Девочка и фронтовые товарищи

На модерации Отложенный

Каждый год последние лет десять моя мама получает поздравления с Днем Победы от президента Российской Федерации – кто бы им ни был. И каждый год шипит и плюется.

Не потому, что она не любит Путина или Медведева (хотя это тоже есть). А потому, что каждый раз президенты выражают ей благодарность за то, что она сокрушила вражеские полчища и спасла человечество от страшной угрозы нацистского порабощения, что она и ее фронтовые (вариант – боевые) товарищи , пройдя через боль утрат, кровь и страдание, проявили несгибаемую силу духа, выстояли и победили.
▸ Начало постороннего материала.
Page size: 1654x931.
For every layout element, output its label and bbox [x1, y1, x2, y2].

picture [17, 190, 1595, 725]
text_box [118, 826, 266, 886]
Моей маме скоро семьдесят восемь. Когда война началась, ей было семь, когда закончилась – одиннадцать. Ее папа, учитель математики, скороспелый младший лейтенант-артиллерист, лежит в братской могиле на берегу Ладожского озера – у Дороги жизни, которую он защищал. Ему было 32, когда немецкая бомба разнесла их батарею... Ее мама, учительница биологии, – в братской могиле на Пискаревке. Ей было 39, когда в апреле 1942-го, немного не дожив до зеленой травы, она умерла от голода. Я помню лицо мамы, впервые узнавшей, что руководителю Ленинграда товарищу Жданову завозили самолетами икру и шампанское.

Она все помнит: как пропала их кошка и как ее мама, моя бабушка, сказала: «Наверное, съел кто-нибудь».

Она верит, что съели не они – иначе мама сказала бы как-нибудь по-другому. Она помнит, как осенью 41-го они последний ездили с мамой к папе в учебку под Ленинград, и добрый майор разрешил ей собирать желуди, валявшиеся на территории части. Их потом варили. Она помнит слегка надгрызенные кусочки колотого сахара, которые передавал из учебки папа. Она ненавидит рыбий жир – в первые дни войны ее мама успела закупиться в аптеке и кормила дочь этим жиром до самой своей смерти. Она помнит, как маму, завернутую в одеяло, везли в морозном апреле 42-го на склад: тогда не было сил хоронить, просто складывали трупы штабелями.

Мама выжила. Но она никогда не сокрушала вражеские полчища. У нее не было и не могло быть фронтовых товарищей. И она каждый раз расстраивается, получая письма от президентов, – сначала от одного, потом от второго. Я ей говорю: «Мам, ну ты же понимаешь, в управе числится: житель блокадного Ленинграда, они приравнены к ветеранам, ну вот и штампуют…»

Она все понимает, но спрашивает: «Ну год рождения они могут посмотреть, эти, которые штампуют? Ельцин почему-то меня за пролитую кровь не благодарил».

Не могут. По головам настучать митингующим – могут. Центр в день инаугурации зачистить так, что страшно смотреть на кадры безжизненного города, – могут. А этого – нет, не могут.